[[ Data extract open ]]
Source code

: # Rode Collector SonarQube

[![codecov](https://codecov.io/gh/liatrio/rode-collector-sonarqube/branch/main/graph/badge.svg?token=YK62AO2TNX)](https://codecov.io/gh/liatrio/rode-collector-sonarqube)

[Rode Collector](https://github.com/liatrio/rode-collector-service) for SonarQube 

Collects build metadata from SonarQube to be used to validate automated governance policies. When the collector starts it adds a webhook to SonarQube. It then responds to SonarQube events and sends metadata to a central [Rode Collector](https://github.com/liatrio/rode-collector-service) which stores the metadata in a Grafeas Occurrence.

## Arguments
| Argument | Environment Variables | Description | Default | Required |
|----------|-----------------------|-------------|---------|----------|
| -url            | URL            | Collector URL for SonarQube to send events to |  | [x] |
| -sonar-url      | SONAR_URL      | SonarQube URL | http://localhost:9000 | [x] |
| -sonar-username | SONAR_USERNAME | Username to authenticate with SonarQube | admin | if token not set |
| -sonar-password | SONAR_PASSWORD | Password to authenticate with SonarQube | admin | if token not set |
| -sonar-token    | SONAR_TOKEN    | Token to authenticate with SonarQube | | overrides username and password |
[[ Data extract closed ]]
[[ Data extract open ]]
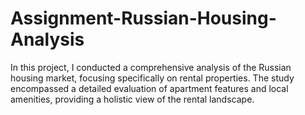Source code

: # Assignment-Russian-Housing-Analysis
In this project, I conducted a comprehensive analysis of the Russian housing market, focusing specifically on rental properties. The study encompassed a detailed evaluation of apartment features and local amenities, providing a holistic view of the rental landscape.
[[ Data extract closed ]]
Task item: Extract every line of the records above that contains the word "token".

Answer to this problem:
[![codecov](https://codecov.io/gh/liatrio/rode-collector-sonarqube/branch/main/graph/badge.svg?token=YK62AO2TNX)](https://codecov.io/gh/liatrio/rode-collector-sonarqube)
| -sonar-username | SONAR_USERNAME | Username to authenticate with SonarQube | admin | if token not set |
| -sonar-password | SONAR_PASSWORD | Password to authenticate with SonarQube | admin | if token not set |
| -sonar-token    | SONAR_TOKEN    | Token to authenticate with SonarQube | | overrides username and password |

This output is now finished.